╭─ Text block

Most of the inputs are self-explanatory due to the comments initiated by the hash symbol # after the entries. Furthermore, the standard SLHA blocks match the universal convention of Ref. [97]. Some of the inputs, though, require further comments. In the Block mass all parameters have the expected function, except for the top and the bottom mass, Block mass[6] and Block mass[5], respectively. While the former only affects and is required for the shower, the latter can be omitted completely. Instead, due to the link to SusHi the top mass that is used for the top loop and the top Yukawa is set in Block sminputs[6] and is expected to be on-shell. For the bottom mass, on the other hand, SusHi allows for three different choices: on-shell scheme or \(\overline{\text {MS}}\) scheme with \(m_b(m_b)\) or \(m_b(\mu _\mathrm{R})\), which can be switched in Block renormbot[1] by a value between 1 and 3.Footnote 7 Also here the recommendation is to use the on-shell scheme which according to Refs. [18, 98] ensures the cancelation of large logarithms \(\ln (m_{h}/m_b)\) at NLO QCD, while the \(\overline{\text {MS}}\) scheme does not, due to an incomplete resummation of these terms. The on-shell \(m_b\) value is determined by Block renormbot[4], while when the \(\overline{\text {MS}}\) scheme is chosen the corresponding input of \(m_b(m_b)\) is set in Block sminputs[5]. The other entries of Block sminputs again have the same impact as in the usual MadGraph5_aMC@NLO code. The same is true for Block yukawa. For the decay of light and heavy Higgs bosons one may specify a finite width of the Higgs boson in the respective BSM scenario by using Decay 25 irrespective of whether the light or the heavy Higgs boson is considered. At this point we shall remark that the particle identification number in the generated event files is always 25 regardless of the Higgs boson under consideration.Footnote 8 This is irrelevant for the production (which is correctly computed through the SusHi amplitudes), but it plays a role for the decay where the shower will consider particle 25 to be the light Higgs, which is indeed fine for any scalar Higgs, but a problem for pseudo-scalar ones. Therefore, decays of a pseudo-scalar Higgs are currently not supported in the official version of aMCSusHi. A user interested in decaying the pseudo-scalar Higgs is strongly encouraged to contact us.

╰─
╭─ Supplied material

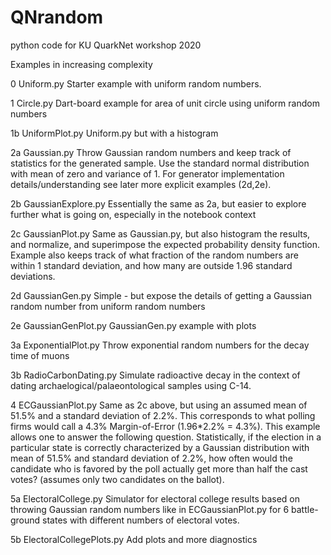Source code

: # QNrandom
python code for KU QuarkNet workshop 2020

Examples in increasing complexity

0  Uniform.py
   Starter example with uniform random numbers.

1  Circle.py
   Dart-board example for area of unit circle using uniform random numbers

1b UniformPlot.py
   Uniform.py but with a histogram

2a Gaussian.py
   Throw Gaussian random numbers and keep track of statistics for the 
   generated sample. Use the standard normal distribution with mean 
   of zero and variance of 1. For generator implementation 
   details/understanding see later more explicit examples (2d,2e).

2b GaussianExplore.py
   Essentially the same as 2a, but easier to explore further 
   what is going on, especially in the notebook context

2c GaussianPlot.py
   Same as Gaussian.py, but also histogram the results, and 
   normalize, and superimpose the expected probability density function.
   Example also keeps track of what fraction of the random numbers 
   are within 1 standard deviation, and how many are outside 1.96 standard 
   deviations.

2d GaussianGen.py
   Simple - but expose the details of getting a Gaussian random number 
   from uniform random numbers

2e GaussianGenPlot.py
   GaussianGen.py example with plots

3a ExponentialPlot.py
   Throw exponential random numbers for the decay time of muons

3b RadioCarbonDating.py
   Simulate radioactive decay in the context of dating 
   archaelogical/palaeontological samples using C-14.

4  ECGaussianPlot.py
   Same as 2c above, but using an assumed mean of 51.5% and 
   a standard deviation of 2.2%. This corresponds to what polling firms 
   would call a 4.3% Margin-of-Error (1.96*2.2% = 4.3%).
   This example allows one to answer the following question. 
   Statistically, if the election in a particular state is correctly 
   characterized by a Gaussian distribution with mean of 51.5% and 
   standard deviation of 2.2%, how often would the candidate who is 
   favored by the poll actually get more than half the cast votes?
   (assumes only two candidates on the ballot).

5a ElectoralCollege.py
   Simulator for electoral college results based on throwing Gaussian 
   random numbers like in ECGaussianPlot.py for 6 battle-ground states 
   with different numbers of electoral votes.

5b ElectoralCollegePlots.py
   Add plots and more diagnostics
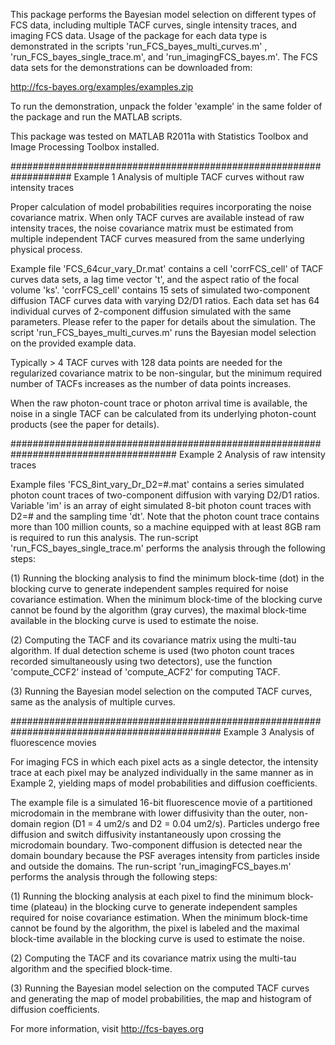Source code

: This package performs the Bayesian model selection on different types of FCS data, 
including multiple TACF curves, single intensity traces, and imaging FCS data. Usage of the package 
for each data type is demonstrated in the scripts 'run_FCS_bayes_multi_curves.m'
, 'run_FCS_bayes_single_trace.m', and 'run_imagingFCS_bayes.m'. The FCS data sets for 
the demonstrations can be downloaded from:

http://fcs-bayes.org/examples/examples.zip

To run the demonstration, unpack the folder 'example' in the same folder of the package and run the MATLAB scripts. 

This package was tested on MATLAB R2011a with Statistics Toolbox and Image Processing Toolbox installed.

###################################################################
Example 1 Analysis of multiple TACF curves without raw intensity traces

Proper calculation of model probabilities requires incorporating the noise covariance matrix. 
When only TACF curves are available instead of raw intensity traces, the noise covariance matrix must be 
estimated from multiple independent TACF curves measured from the same underlying physical process.

Example file 'FCS_64cur_vary_Dr.mat' contains a cell 'corrFCS_cell' of TACF curves data sets, 
a lag time vector 't', and the aspect ratio of the focal volume 'ks'. 'corrFCS_cell' contains 15 sets
of simulated two-component diffusion TACF curves data with varying D2/D1 ratios. Each data set has 64 
individual curves of 2-component diffusion simulated with the same parameters. 
Please refer to the paper for details about the simulation. The script 'run_FCS_bayes_multi_curves.m' 
runs the Bayesian model selection on the provided example data.

Typically > 4 TACF curves with 128 data points are needed for the regularized covariance matrix to be 
non-singular, but the minimum required number of TACFs increases as the number of data points increases.

When the raw photon-count trace or photon arrival time is available, the noise in a single TACF can be 
calculated from its underlying photon-count products (see the paper for details).

######################################################################################
Example 2 Analysis of raw intensity traces

Example files 'FCS_8int_vary_Dr_D2=#.mat' contains a series simulated photon count traces of two-component 
diffusion with varying D2/D1 ratios. Variable 'im' is an array of eight simulated 8-bit photon count traces with D2=# and the sampling time 'dt'. Note that the photon count trace contains more than 100 million counts, so a machine equipped with at least 8GB ram is required to run this analysis. The run-script 'run_FCS_bayes_single_trace.m' performs the analysis through the following steps:

(1) Running the blocking analysis to find the minimum block-time (dot) in the blocking curve to generate 
independent samples required for noise covariance estimation. When the minimum block-time of the blocking 
curve cannot be found by the algorithm (gray curves), the maximal block-time available in the blocking curve 
is used to estimate the noise.

(2) Computing the TACF and its covariance matrix using the multi-tau algorithm. If dual detection scheme is 
used (two photon count traces recorded simultaneously using two detectors), use the function 'compute_CCF2' 
instead of 'compute_ACF2' for computing TACF.

(3) Running the Bayesian model selection on the computed TACF curves, same as the analysis of multiple curves.

##############################################################################################
Example 3 Analysis of fluorescence movies

For imaging FCS in which each pixel acts as a single detector, the intensity trace at each pixel may be 
analyzed individually in the same manner as in Example 2, yielding maps of model probabilities and diffusion 
coefficients.

The example file is a simulated 16-bit fluorescence movie of a partitioned microdomain in the membrane 
with lower diffusivity than the outer, non-domain region (D1 = 4 um2/s and D2 = 0.04 um2/s). Particles 
undergo free diffusion and switch diffusivity instantaneously upon crossing the microdomain boundary. 
Two-component diffusion is detected near the domain boundary because the PSF averages intensity from 
particles inside and outside the domains. The run-script 'run_imagingFCS_bayes.m' performs the analysis 
through the following steps:

(1) Running the blocking analysis at each pixel to find the minimum block-time (plateau) in the blocking 
curve to generate independent samples required for noise covariance estimation. When the minimum block-time 
cannot be found by the algorithm, the pixel is labeled and the maximal block-time available in the blocking 
curve is used to estimate the noise.

(2) Computing the TACF and its covariance matrix using the multi-tau algorithm and the specified block-time.

(3) Running the Bayesian model selection on the computed TACF curves and generating the map of model 
probabilities, the map and histogram of diffusion coefficients.

For more information, visit http://fcs-bayes.org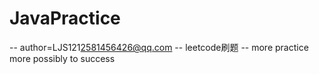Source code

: # JavaPractice
-- author=LJS121<2581456426@qq.com>
-- leetcode刷题
-- more practice more possibly to success
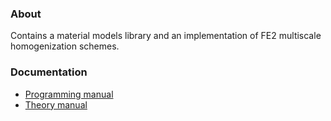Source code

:### About
Contains a material models library and an implementation of FE2 multiscale homogenization schemes.

### Documentation
- [Programming manual](programming.md)
- [Theory manual](theory.md)
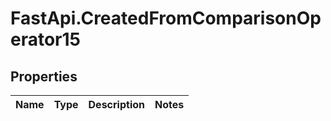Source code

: # FastApi.CreatedFromComparisonOperator15

## Properties
Name | Type | Description | Notes
------------ | ------------- | ------------- | -------------
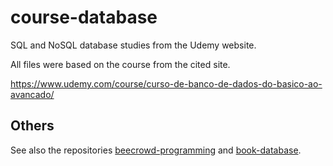 # course-database

SQL and NoSQL database studies from the Udemy website.

All files were based on the course from the cited site.

https://www.udemy.com/course/curso-de-banco-de-dados-do-basico-ao-avancado/

## Others

See also the repositories [beecrowd-programming](https://github.com/thiagoneye/beecrowd-programming) and [book-database](https://github.com/thiagoneye/book-database).
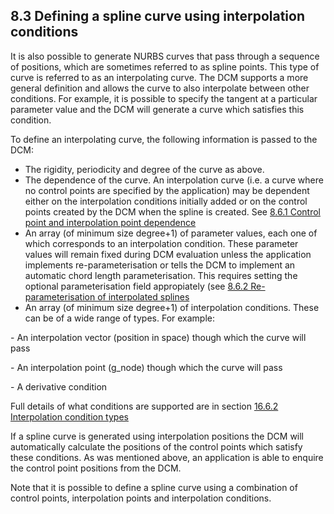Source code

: ## 8.3 Defining a spline curve using interpolation conditions

It is also possible to generate NURBS curves that pass through a sequence of positions, which are sometimes referred to as spline points. 
This type of curve is referred to as an interpolating curve. 
The DCM supports a more general definition and allows the curve to also interpolate between other conditions. 
For example, it is possible to specify the tangent at a particular parameter value and the DCM will generate a curve which satisfies this condition.

To define an interpolating curve, the following information is passed to the DCM:

- The rigidity, periodicity and degree of the curve as above.
- The dependence of the curve. 
An interpolation curve (i.e. 
a curve where no control points are specified by the application) may be dependent either on the interpolation conditions initially added or on the control points created by the DCM when the spline is created. 
See [8.6.1 Control point and interpolation point dependence](8.6._Controlling_spline_solving_behaviour.md)
- An array (of minimum size degree+1) of parameter values, each one of which corresponds to an interpolation condition. 
These parameter values will remain fixed during DCM evaluation unless the application implements re-parameterisation or tells the DCM to implement an automatic chord length parameterisation. 
This requires setting the optional parameterisation field appropiately (see [8.6.2 Re-parameterisation of interpolated splines](8.6._Controlling_spline_solving_behaviour.md)
- An array (of minimum size degree+1) of interpolation conditions. 
These can be of a wide range of types. 
For example:



\- An interpolation vector (position in space) though which the curve will pass



\- An interpolation point (g\_node) though which the curve will pass



\- A derivative condition



Full details of what conditions are supported are in section [16.6.2 Interpolation condition types](16.6._Spline_functions.md)

If a spline curve is generated using interpolation positions the DCM will automatically calculate the positions of the control points which satisfy these conditions. 
As was mentioned above, an application is able to enquire the control point positions from the DCM.

Note that it is possible to define a spline curve using a combination of control points, interpolation points and interpolation conditions.


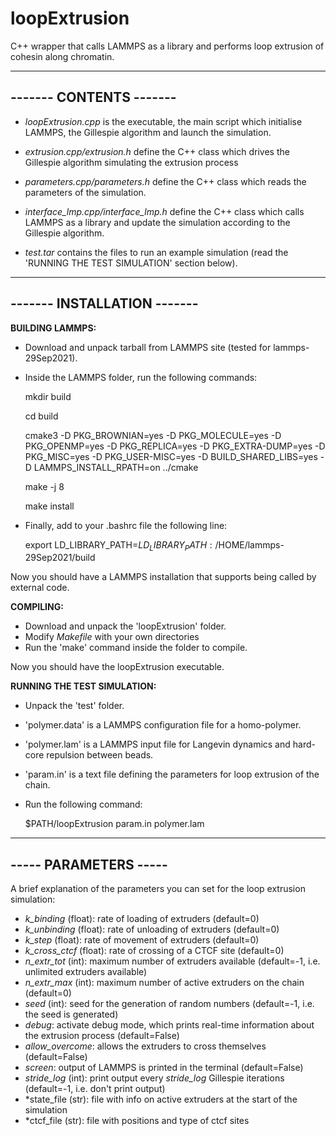 # loopExtrusion

C++ wrapper that calls LAMMPS as a library and performs loop extrusion of cohesin along chromatin.

------------------------
------- CONTENTS -------
------------------------

- *loopExtrusion.cpp* is the executable, the main script which initialise LAMMPS, the Gillespie algorithm and launch the simulation.

- *extrusion.cpp/extrusion.h* define the C++ class which drives the Gillespie algorithm simulating the extrusion process

- *parameters.cpp/parameters.h* define the C++ class which reads the parameters of the simulation.

- *interface_lmp.cpp/interface_lmp.h* define the C++ class which calls LAMMPS as a library and update the simulation according to the Gillespie algorithm.

- *test.tar* contains the files to run an example simulation (read the 'RUNNING THE TEST SIMULATION' section below). 


----------------------------
------- INSTALLATION -------
----------------------------

**BUILDING LAMMPS:**

- Download and unpack tarball from LAMMPS site (tested for lammps-29Sep2021).
- Inside the LAMMPS folder, run the following commands:

    mkdir build

    cd build

    cmake3 -D PKG_BROWNIAN=yes -D PKG_MOLECULE=yes -D PKG_OPENMP=yes -D PKG_REPLICA=yes -D PKG_EXTRA-DUMP=yes -D PKG_MISC=yes -D PKG_USER-MISC=yes -D BUILD_SHARED_LIBS=yes -D LAMMPS_INSTALL_RPATH=on ../cmake

    make -j 8

    make install

- Finally, add to your .bashrc file the following line: 

    export LD_LIBRARY_PATH=$LD_LIBRARY_PATH:/$HOME/lammps-29Sep2021/build

Now you should have a LAMMPS installation that supports being called by external code.

**COMPILING:**

- Download and unpack the 'loopExtrusion' folder.
- Modify *Makefile* with your own directories 
- Run the 'make' command inside the folder to compile.

Now you should have the loopExtrusion executable.

**RUNNING THE TEST SIMULATION:** 

- Unpack the 'test' folder.
- 'polymer.data' is a LAMMPS configuration file for a homo-polymer.
- 'polymer.lam' is a LAMMPS input file for Langevin dynamics and hard-core repulsion between beads.
- 'param.in' is a text file defining the parameters for loop extrusion of the chain.
- Run the following command: 
 
    $PATH/loopExtrusion param.in polymer.lam 
    
----------------------
----- PARAMETERS -----
----------------------

A brief explanation of the parameters you can set for the loop extrusion simulation:

- *k_binding* (float): rate of loading of extruders (default=0)
- *k_unbinding* (float): rate of unloading of extruders (default=0)
- *k_step* (float): rate of movement of extruders (default=0)
- *k_cross_ctcf* (float): rate of crossing of a CTCF site (default=0)
- *n_extr_tot* (int): maximum number of extruders available (default=-1, i.e. unlimited extruders available)
- *n_extr_max* (int): maximum number of active extruders on the chain (default=0)
- *seed* (int): seed for the generation of random numbers (default=-1, i.e. the seed is generated)
- *debug*: activate debug mode, which prints real-time information about the extrusion process (default=False)
- *allow_overcome*: allows the extruders to cross themselves (default=False)
- *screen*: output of LAMMPS is printed in the terminal (default=False)
- *stride_log* (int): print output every *stride_log* Gillespie iterations (default=-1, i.e. don't print output)
- *state_file (str): file with info on active extruders at the start of the simulation
- *ctcf_file (str): file with positions and type of ctcf sites
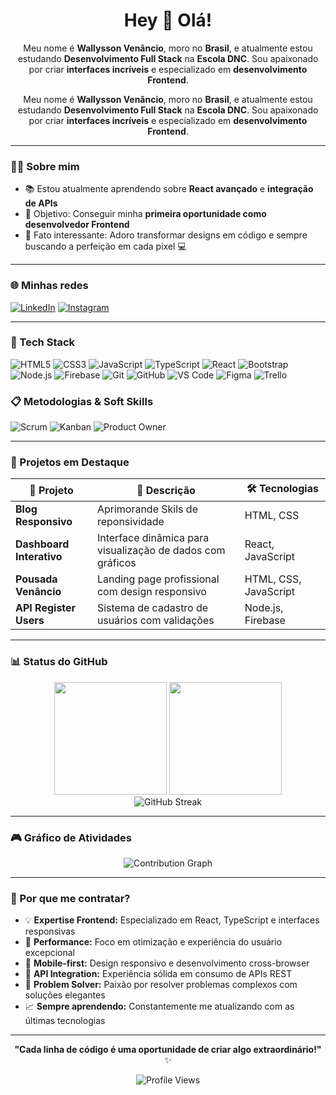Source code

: <h1 align="center">Hey 👋 Olá!</h1>

<p align="center">
  Meu nome é <strong>Wallysson Venâncio</strong>, moro no <strong>Brasil</strong>, e atualmente estou estudando <strong>Desenvolvimento Full Stack</strong> na <strong>Escola DNC</strong>. Sou apaixonado por criar <strong>interfaces incríveis</strong> e especializado em <strong>desenvolvimento Frontend</strong>.
</p>

<p align="center">
  Meu nome é <strong>Wallysson Venâncio</strong>, moro no <strong>Brasil</strong>, e atualmente estou estudando <strong>Desenvolvimento Full Stack</strong> na <strong>Escola DNC</strong>. Sou apaixonado por criar <strong>interfaces incríveis</strong> e especializado em <strong>desenvolvimento Frontend</strong>.
</p>

---

### 🧑‍💻 Sobre mim

- 📚 Estou atualmente aprendendo sobre **React avançado** e **integração de APIs**
- 🎯 Objetivo: Conseguir minha **primeira oportunidade como desenvolvedor Frontend**
- 🎲 Fato interessante: Adoro transformar designs em código e sempre buscando a perfeição em cada pixel 💻

---

### 🌐 Minhas redes

[![LinkedIn](https://img.shields.io/badge/-LinkedIn-0A66C2?style=for-the-badge&logo=linkedin&logoColor=white)](https://linkedin.com/in/wallysson-venancio)
[![Instagram](https://img.shields.io/badge/-Instagram-E4405F?style=for-the-badge&logo=instagram&logoColor=white)](https://instagram.com/venanciowv)

---

### 🧰 Tech Stack

![HTML5](https://img.shields.io/badge/-HTML5-E34F26?style=flat&logo=html5&logoColor=white)
![CSS3](https://img.shields.io/badge/-CSS3-1572B6?style=flat&logo=css3)
![JavaScript](https://img.shields.io/badge/-JavaScript-F7DF1E?style=flat&logo=javascript&logoColor=black)
![TypeScript](https://img.shields.io/badge/-TypeScript-3178C6?style=flat&logo=typescript)
![React](https://img.shields.io/badge/-React-61DAFB?style=flat&logo=react&logoColor=black)
![Bootstrap](https://img.shields.io/badge/-Bootstrap-7952B3?style=flat&logo=bootstrap)
![Node.js](https://img.shields.io/badge/-Node.js-339933?style=flat&logo=nodedotjs)
![Firebase](https://img.shields.io/badge/-Firebase-FFCA28?style=flat&logo=firebase)
![Git](https://img.shields.io/badge/-Git-F05032?style=flat&logo=git)
![GitHub](https://img.shields.io/badge/-GitHub-181717?style=flat&logo=github)
![VS Code](https://img.shields.io/badge/-VS%20Code-007ACC?style=flat&logo=visualstudiocode)
![Figma](https://img.shields.io/badge/-Figma-F24E1E?style=flat&logo=figma)
![Trello](https://img.shields.io/badge/-Trello-0079BF?style=flat&logo=trello)

### 📋 Metodologias & Soft Skills

![Scrum](https://img.shields.io/badge/-Scrum-009FDA?style=flat&logo=scrumalliance&logoColor=white)
![Kanban](https://img.shields.io/badge/-Kanban-0052CC?style=flat&logo=atlassian)
![Product Owner](https://img.shields.io/badge/-Product%20Owner-FF6B35?style=flat&logo=producthunt&logoColor=white)

---

### 🎯 Projetos em Destaque

| 🚀 Projeto | 📝 Descrição | 🛠️ Tecnologias |
|------------|-------------|-----------------|
| **Blog Responsivo** | Aprimorande Skils de reponsividade | HTML, CSS |
| **Dashboard Interativo** | Interface dinâmica para visualização de dados com gráficos | React, JavaScript |
| **Pousada Venâncio** | Landing page profissional com design responsivo | HTML, CSS, JavaScript |
| **API Register Users** | Sistema de cadastro de usuários com validações | Node.js, Firebase |

---

### 📊 Status do GitHub

<div align="center">
  <img height="180em" src="https://github-readme-stats.vercel.app/api?username=venas33&show_icons=true&theme=radical&include_all_commits=true&count_private=true"/>
  <img height="180em" src="https://github-readme-stats.vercel.app/api/top-langs/?username=venas33&layout=compact&theme=radical"/>
</div>

<div align="center">
  <img src="https://streak-stats.demolab.com/?user=venas33&theme=radical" alt="GitHub Streak" />
</div>

---

### 🎮 Gráfico de Atividades

<div align="center">
  <img src="https://github-readme-activity-graph.vercel.app/graph?username=venas33&theme=redical&hide_border=true&area=true" alt="Contribution Graph" />
</div>

---

### 💼 Por que me contratar?

- 💡 **Expertise Frontend:** Especializado em React, TypeScript e interfaces responsivas
- 🚀 **Performance:** Foco em otimização e experiência do usuário excepcional
- 📱 **Mobile-first:** Design responsivo e desenvolvimento cross-browser
- 🔄 **API Integration:** Experiência sólida em consumo de APIs REST
- 🎯 **Problem Solver:** Paixão por resolver problemas complexos com soluções elegantes
- 📈 **Sempre aprendendo:** Constantemente me atualizando com as últimas tecnologias

---

<div align="center">
  
**"Cada linha de código é uma oportunidade de criar algo extraordinário!"** ✨

<img src="https://komarev.com/ghpvc/?username=venas33&color=red&style=flat-square&label=Profile+Views" alt="Profile Views" />

</div>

╰─

§ **What you are asked to do**:
Using the aMCSusHi input text, explain why decays of a pseudo-scalar Higgs are not supported in the official version of aMCSusHi.

§ **Solution to this task**:
In the generated event files, the particle identification number is always 25, whichever Higgs boson is being considered. The shower therefore treats particle 25 as the light Higgs. That is fine for any scalar Higgs but a problem for pseudo-scalar ones, so their decays are currently not supported.